The Origins of Species

Mar 31, 2008 15:45

The Orange is a FREAK.

(Almost) all citrus species can interbreed, and the orange isn't even a species - it's just a hybrid between two other citrus varieties.

Even more so than sweet oranges as a whole, the Navel orange is a supreme freak of nature. Just think about it - NO SEEDS! How is this plant supposed to reproduce?

Truth is, it doesn't. Humans have been taking grafts off of trees and planting them, meaning that every orange you've ever eaten is almost 100% genetically identical to every other orange IN THE WORLD. Good thing they haven't pulled an Irish potato famine on us yet...



Since the dawn of agriculture, unusual plants have really been the norm. But, what makes Navels unusual is simple, unusual numbers of chromosomes.

Now in humans, having 3 (instead of the normal 2, one from mom - one from dad) copies of just ONE chromosome (c21) causes Down's Syndrome. Extra chromosomes aren't usually maladaptive to the vegetative aspect of the plant, but they common effect reproductive issues. If you've got a bunch of extra chromosomes lying around, they can't pair off and get equally divided into reproductive cells (i.e. sperm/eggs) and they generally give the royal screw to any gametes that form by randomly expressing way too much of certain cellular components. BTW, if you haven't read anything about meiosis yet--you should. You owe your life to the wonder of this event, and it's one of the most beautiful least understood biological phenomena around. It's biological ballet. And tragedy too--if it goes wrong, it usually kills itself.

Navel oranges = great at making fruits, bad at making babies.

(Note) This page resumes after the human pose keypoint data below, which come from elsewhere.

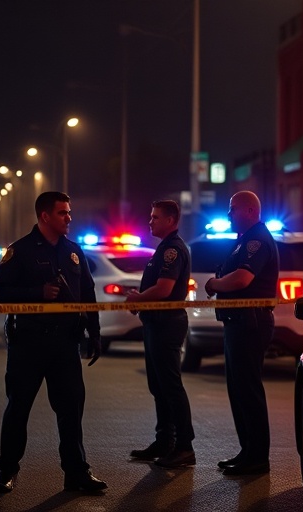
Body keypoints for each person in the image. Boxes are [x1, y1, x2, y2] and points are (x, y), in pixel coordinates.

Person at [0, 191, 107, 493]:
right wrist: (37, 292)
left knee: (71, 411)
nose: (69, 218)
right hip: (28, 344)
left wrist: (94, 333)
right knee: (18, 409)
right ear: (45, 216)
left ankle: (77, 473)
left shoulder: (73, 251)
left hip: (65, 344)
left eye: (69, 212)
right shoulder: (20, 251)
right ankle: (7, 471)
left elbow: (88, 294)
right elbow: (0, 293)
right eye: (63, 213)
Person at [203, 190, 279, 476]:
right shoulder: (245, 240)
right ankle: (248, 451)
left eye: (232, 209)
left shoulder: (256, 240)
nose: (228, 215)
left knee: (247, 389)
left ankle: (257, 456)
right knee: (238, 389)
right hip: (238, 322)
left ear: (249, 211)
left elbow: (243, 278)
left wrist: (214, 283)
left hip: (250, 322)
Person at [125, 200, 196, 468]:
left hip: (167, 324)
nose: (150, 221)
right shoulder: (164, 248)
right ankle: (165, 441)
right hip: (156, 323)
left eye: (155, 217)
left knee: (170, 385)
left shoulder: (172, 250)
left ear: (170, 220)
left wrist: (139, 298)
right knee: (158, 385)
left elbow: (165, 289)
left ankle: (184, 446)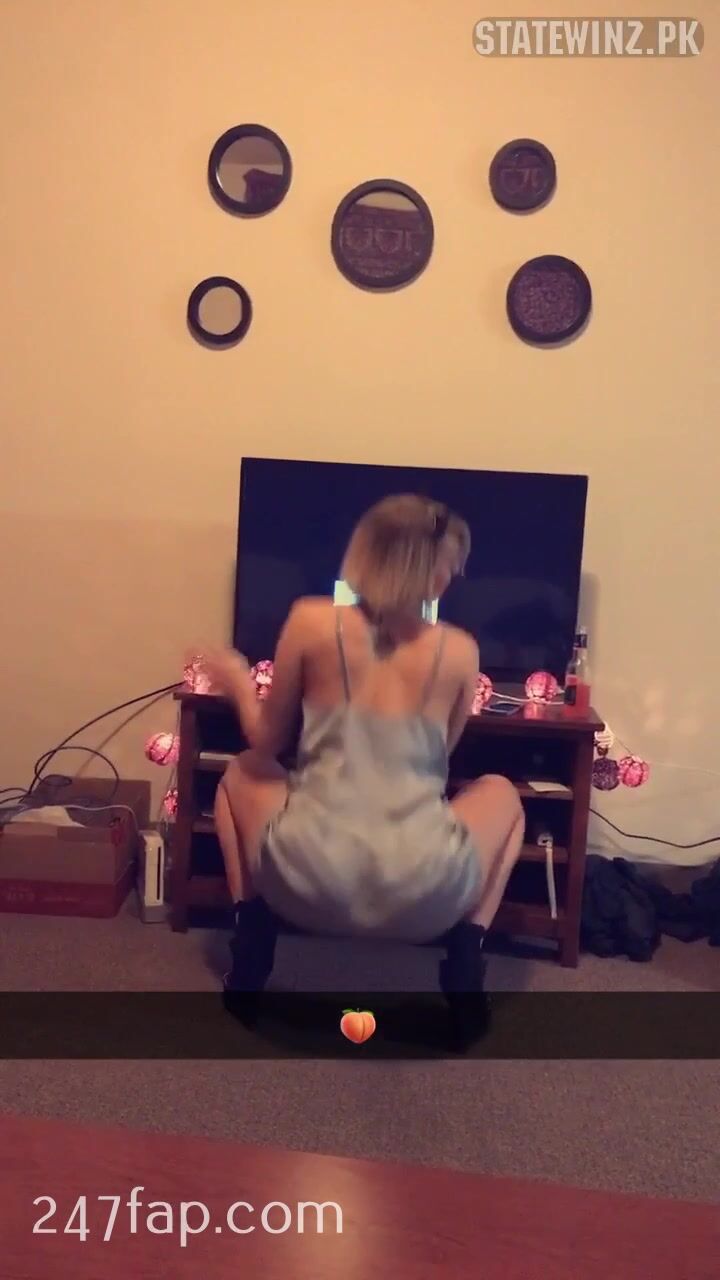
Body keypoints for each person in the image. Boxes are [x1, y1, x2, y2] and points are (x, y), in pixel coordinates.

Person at [200, 495, 525, 1028]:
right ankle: (466, 955)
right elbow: (438, 760)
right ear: (429, 570)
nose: (453, 577)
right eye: (450, 566)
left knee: (240, 772)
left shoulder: (309, 621)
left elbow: (264, 741)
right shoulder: (462, 651)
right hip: (426, 897)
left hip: (305, 883)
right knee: (504, 795)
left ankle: (253, 933)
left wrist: (236, 679)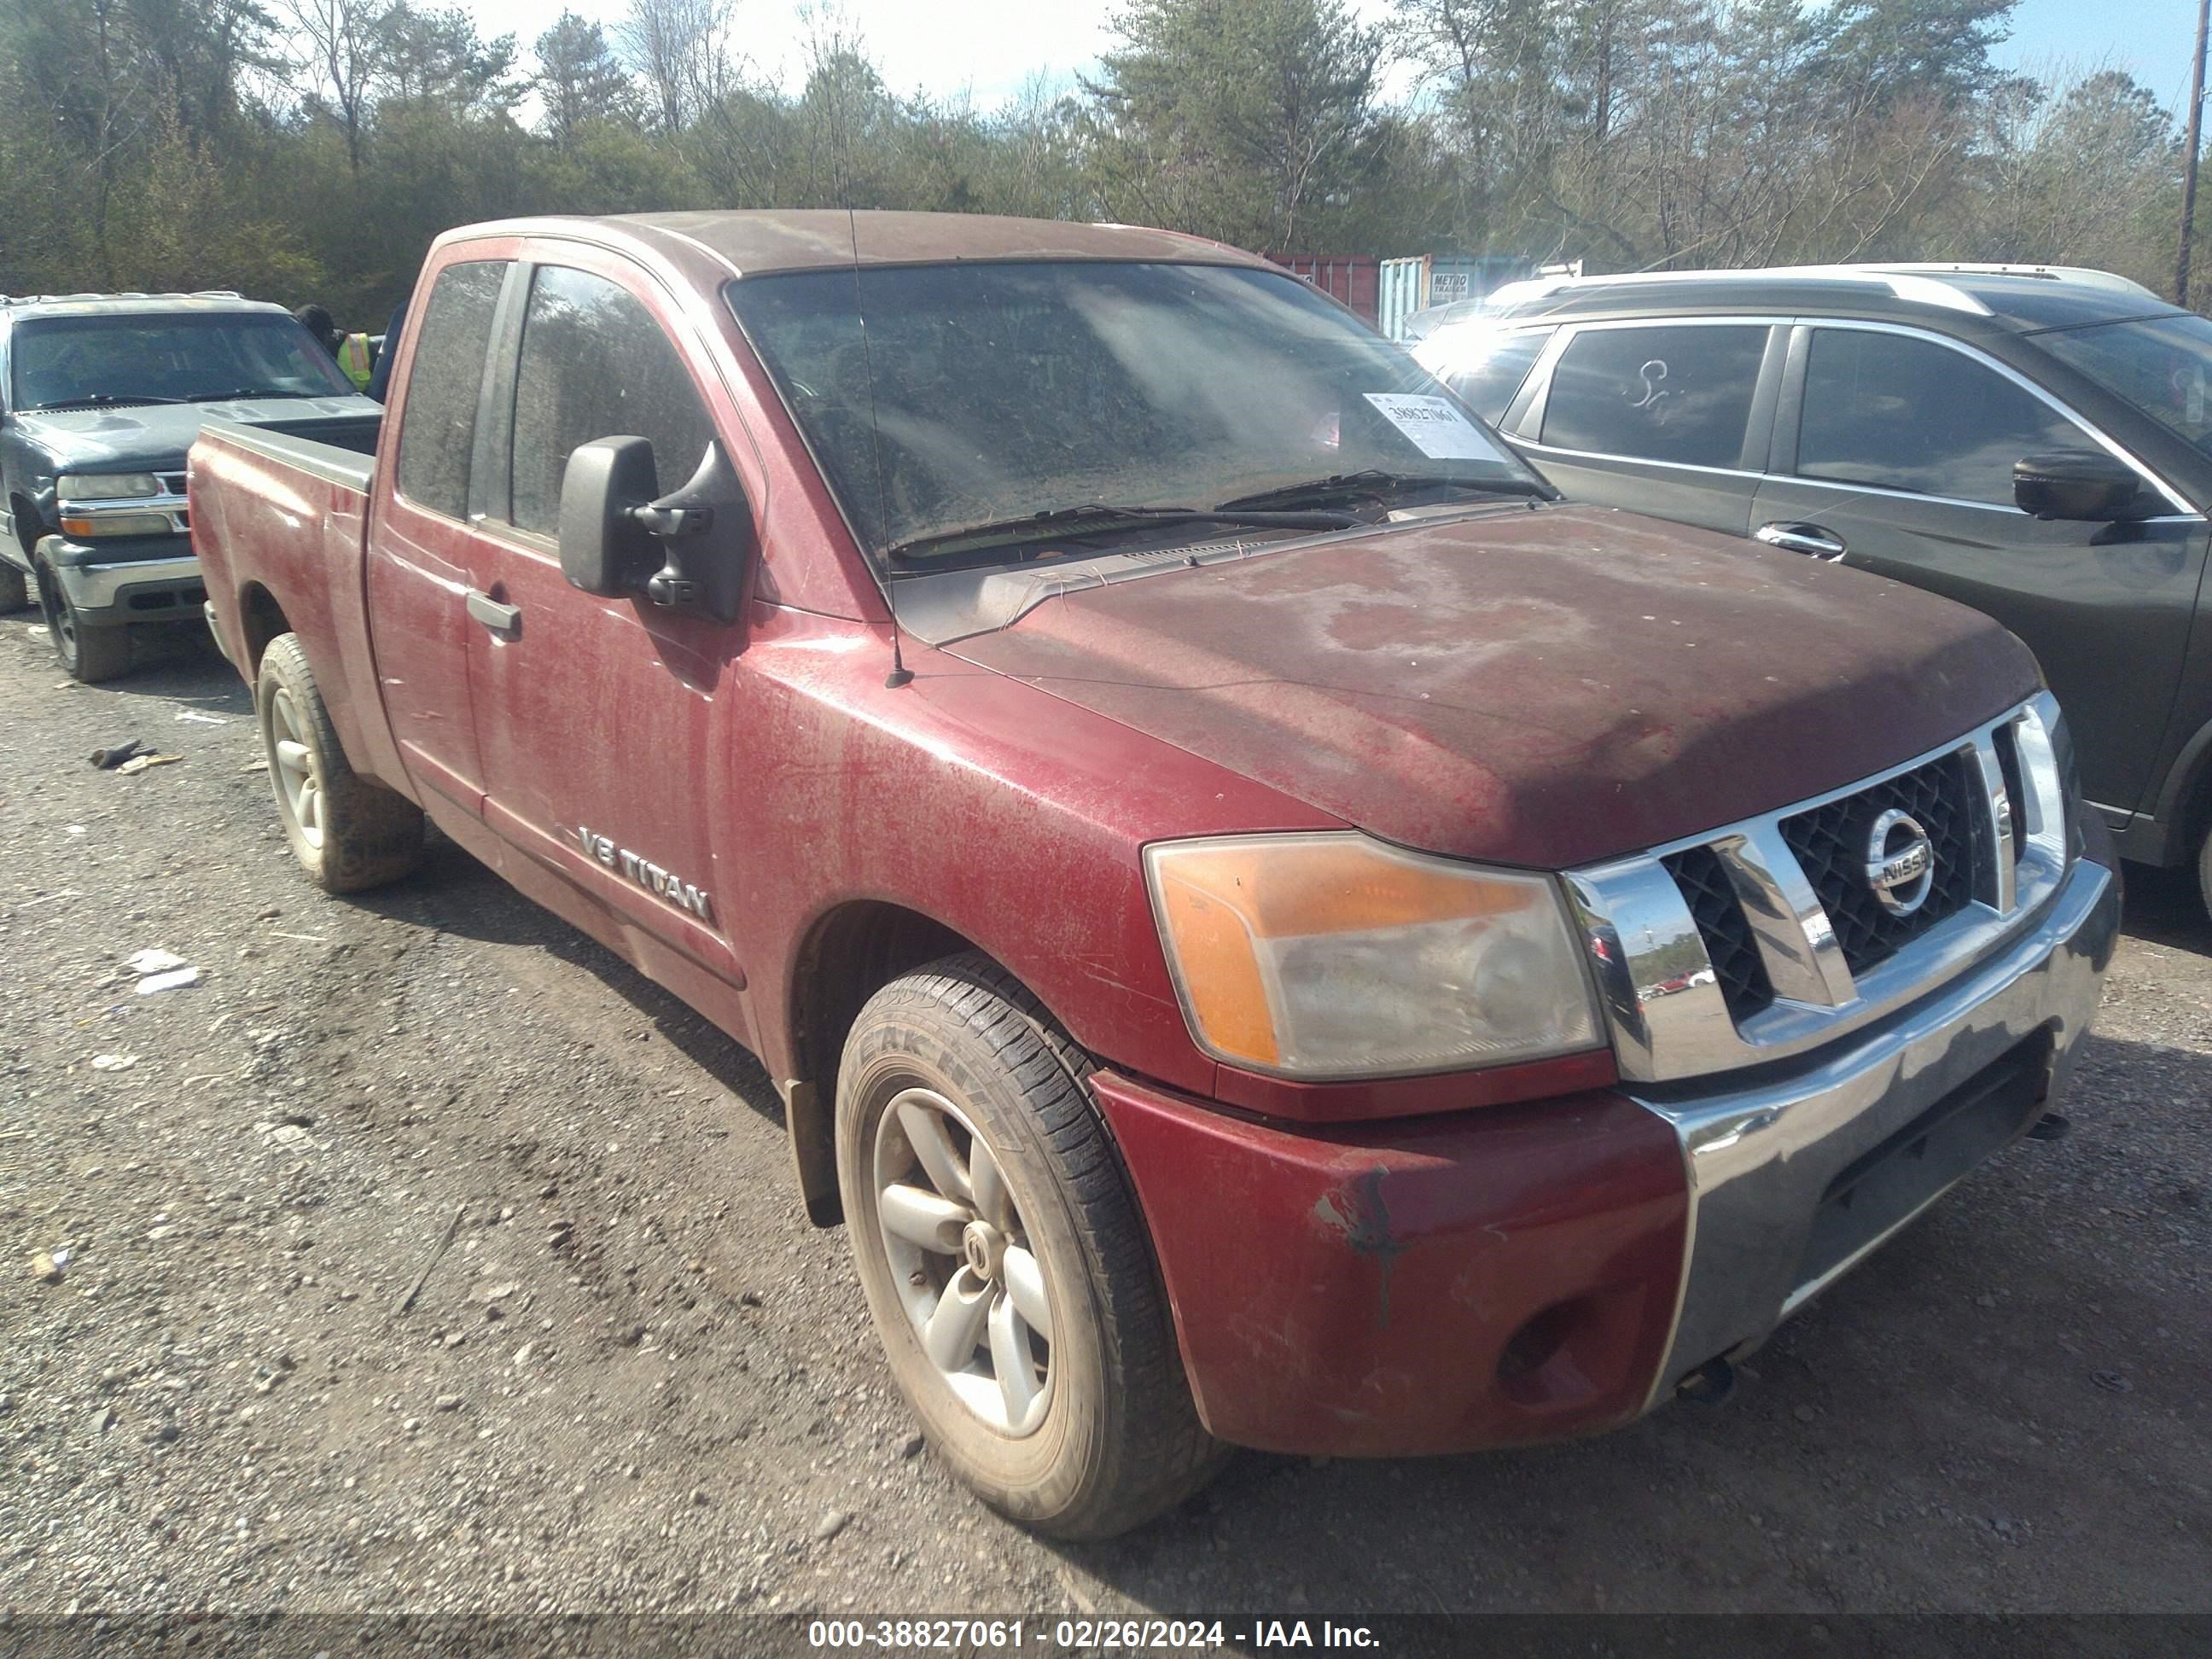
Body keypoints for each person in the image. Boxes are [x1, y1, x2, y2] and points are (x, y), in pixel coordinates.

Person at [294, 302, 374, 393]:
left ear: (328, 334)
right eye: (301, 342)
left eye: (314, 342)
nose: (309, 348)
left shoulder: (359, 347)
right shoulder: (294, 360)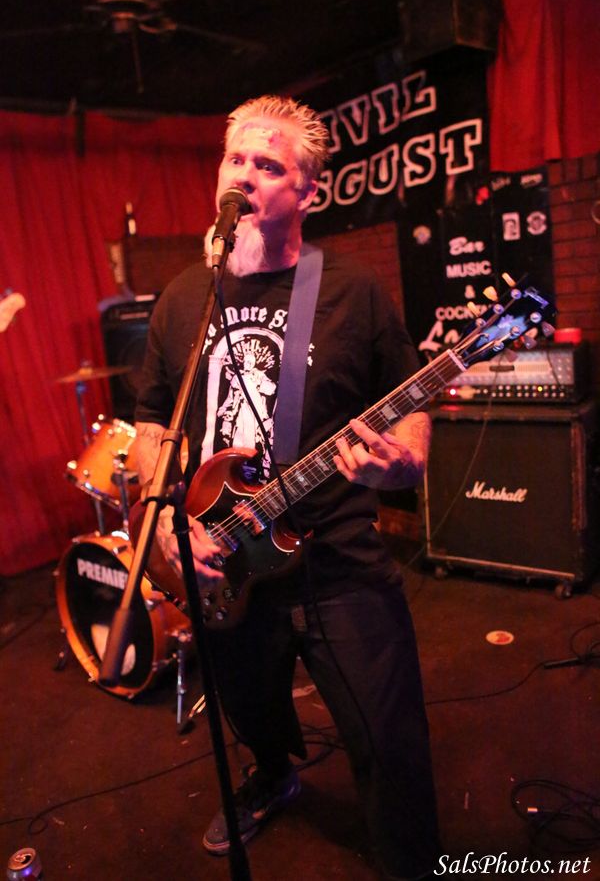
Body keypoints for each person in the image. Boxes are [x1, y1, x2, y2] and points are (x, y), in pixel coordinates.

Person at [134, 95, 440, 880]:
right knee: (249, 710)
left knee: (389, 737)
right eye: (235, 159)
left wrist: (402, 464)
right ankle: (273, 774)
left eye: (268, 165)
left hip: (337, 560)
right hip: (222, 559)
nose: (244, 176)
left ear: (309, 191)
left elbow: (411, 404)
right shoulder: (183, 297)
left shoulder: (351, 291)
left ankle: (410, 859)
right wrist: (164, 524)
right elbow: (151, 425)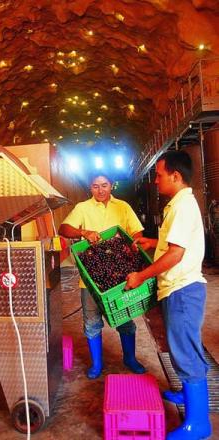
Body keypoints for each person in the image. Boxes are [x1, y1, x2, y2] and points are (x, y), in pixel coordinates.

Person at [126, 150, 211, 439]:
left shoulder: (183, 206)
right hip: (176, 288)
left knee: (186, 352)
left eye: (159, 175)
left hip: (183, 289)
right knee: (179, 348)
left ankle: (198, 424)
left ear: (176, 176)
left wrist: (140, 276)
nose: (155, 181)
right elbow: (170, 244)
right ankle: (188, 397)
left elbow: (176, 254)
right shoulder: (177, 205)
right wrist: (152, 241)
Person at [59, 173, 146, 379]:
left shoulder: (123, 206)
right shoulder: (82, 208)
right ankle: (97, 364)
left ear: (111, 186)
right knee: (91, 322)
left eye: (104, 185)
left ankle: (130, 358)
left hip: (119, 275)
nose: (100, 190)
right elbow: (64, 228)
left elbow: (137, 232)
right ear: (90, 187)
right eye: (96, 186)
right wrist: (83, 233)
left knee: (125, 318)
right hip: (90, 276)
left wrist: (132, 242)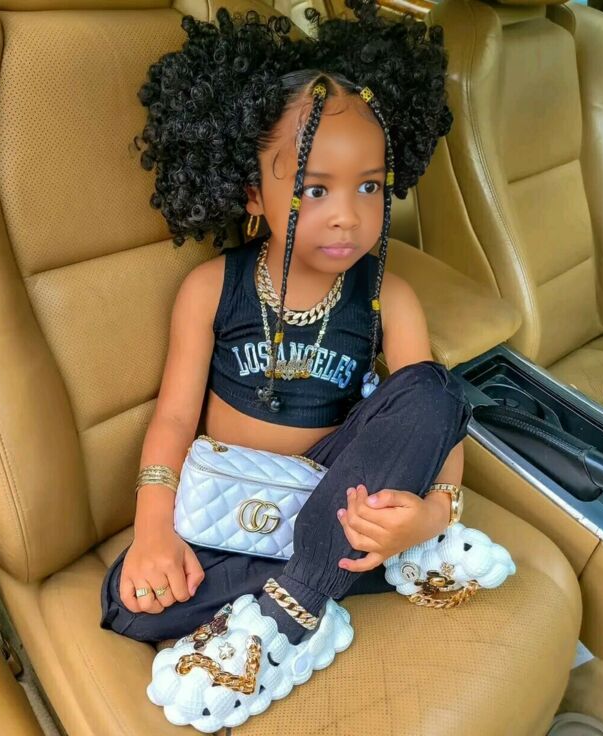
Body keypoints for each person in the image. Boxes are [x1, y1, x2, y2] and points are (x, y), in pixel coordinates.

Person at [100, 0, 471, 726]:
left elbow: (430, 428)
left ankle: (292, 609)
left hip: (339, 498)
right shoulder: (212, 288)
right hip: (235, 513)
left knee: (433, 391)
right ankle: (315, 588)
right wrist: (153, 530)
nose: (347, 214)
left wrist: (432, 513)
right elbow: (173, 419)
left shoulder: (389, 299)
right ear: (251, 192)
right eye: (314, 189)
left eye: (370, 186)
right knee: (130, 605)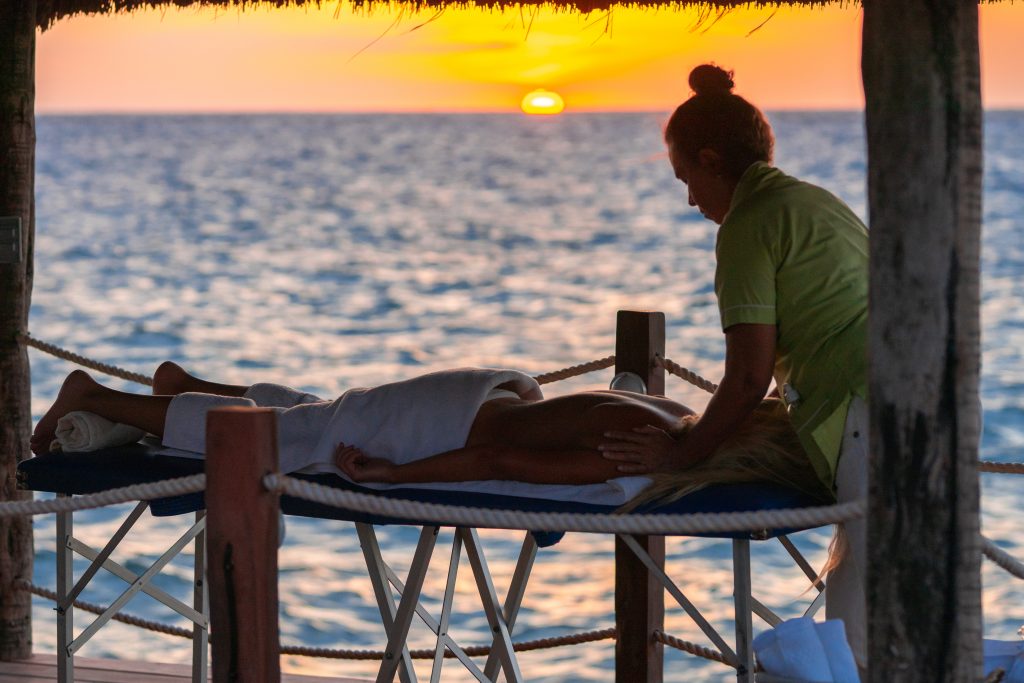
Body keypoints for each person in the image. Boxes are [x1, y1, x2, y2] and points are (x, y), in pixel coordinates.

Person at [598, 64, 868, 667]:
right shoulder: (812, 201)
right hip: (914, 401)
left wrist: (680, 456)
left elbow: (748, 377)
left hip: (868, 415)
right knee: (885, 617)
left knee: (862, 636)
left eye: (687, 179)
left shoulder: (749, 224)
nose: (692, 199)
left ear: (712, 159)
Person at [30, 362, 828, 505]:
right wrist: (389, 478)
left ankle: (186, 386)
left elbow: (519, 442)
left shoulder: (672, 418)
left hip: (482, 390)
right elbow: (498, 459)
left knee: (319, 415)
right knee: (283, 440)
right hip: (451, 423)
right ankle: (100, 394)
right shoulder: (644, 453)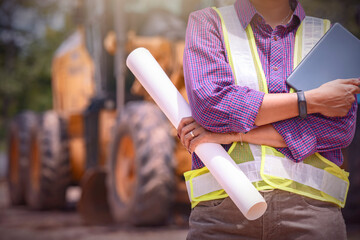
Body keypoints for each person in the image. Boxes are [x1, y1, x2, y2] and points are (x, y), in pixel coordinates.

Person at [177, 0, 360, 239]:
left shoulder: (327, 36)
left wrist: (230, 134)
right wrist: (311, 101)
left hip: (312, 216)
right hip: (222, 217)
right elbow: (213, 106)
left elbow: (338, 130)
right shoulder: (208, 24)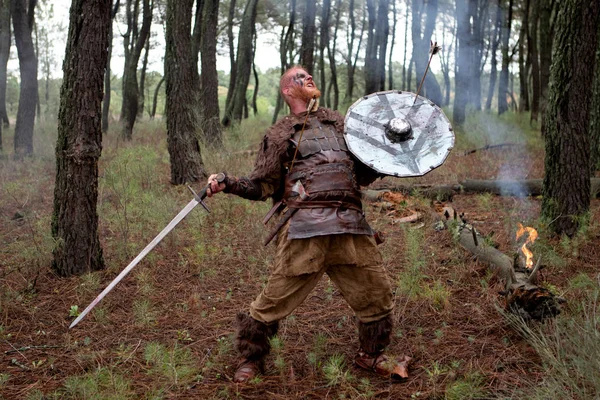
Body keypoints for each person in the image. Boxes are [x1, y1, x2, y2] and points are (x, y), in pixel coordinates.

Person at [206, 66, 408, 383]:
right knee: (272, 299)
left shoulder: (343, 126)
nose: (308, 79)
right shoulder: (279, 135)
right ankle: (252, 358)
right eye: (300, 78)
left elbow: (364, 174)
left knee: (376, 293)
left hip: (350, 227)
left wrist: (392, 149)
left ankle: (370, 354)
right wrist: (228, 183)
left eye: (309, 76)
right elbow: (262, 186)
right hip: (304, 231)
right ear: (288, 91)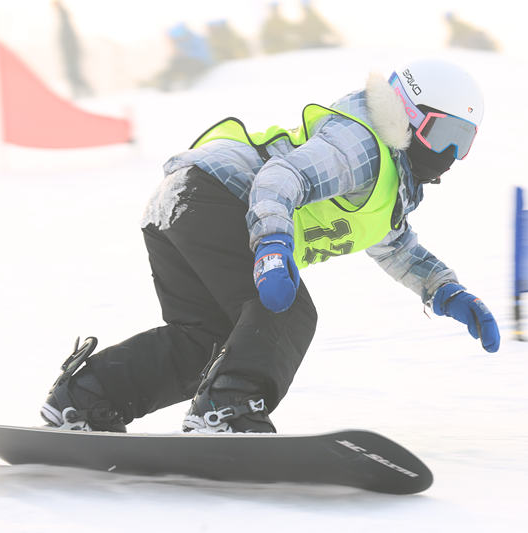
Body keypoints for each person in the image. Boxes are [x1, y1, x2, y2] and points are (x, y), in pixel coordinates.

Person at [40, 59, 501, 434]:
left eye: (463, 144)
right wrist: (273, 247)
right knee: (289, 312)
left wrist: (446, 291)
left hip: (177, 205)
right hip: (213, 196)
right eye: (444, 137)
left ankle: (86, 398)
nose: (450, 158)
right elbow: (280, 179)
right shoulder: (361, 147)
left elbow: (398, 249)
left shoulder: (387, 189)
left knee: (207, 340)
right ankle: (228, 411)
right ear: (409, 116)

Peeling an orange today, I wondered; WHY do oranges smell like that? Odor in flowers is to attract pollinators, but in fruit? Turns out that the d-limonene that's responsible for the citrus odor, otherwise known as citrus oil, is a natural insecticide. Which is probably the only part of the orange that still makes sense. Because that's pretty much ALL that plants do, attempt to manufacture toxic chemicals, spines, etc, to keep themselves from being eaten, & reproduce. I was thinking here we've got this fruit that's so extraordinarily obliging to my pleasure that it'll spray my hands with a pleasant scent as a by product of my EATING IT. But really, what we're looking at here is a tree that can't reproduce without the help of human-kind.

And that's not the only domesticated plant that is dependent on human cultivation to exist. Corn is a chance mutant that wouldn't live without someone with an opposable thumb peeling off the husk, and spilling a few kernels an inch or two deep into the soil. Corn would not exist without the people who cultivate it. And, I know that doesn't sound even remotely sinister, but gas and corn are pretty much the axis our society revolves around.

If you want to learn some unimaginably enlightening things about the entire American economy and food-chain, you owe it to yourself to pick up "The Omnivore's Dilemma" by Michael Pollan. Even if you just read pgs 15-115, you will be blown away.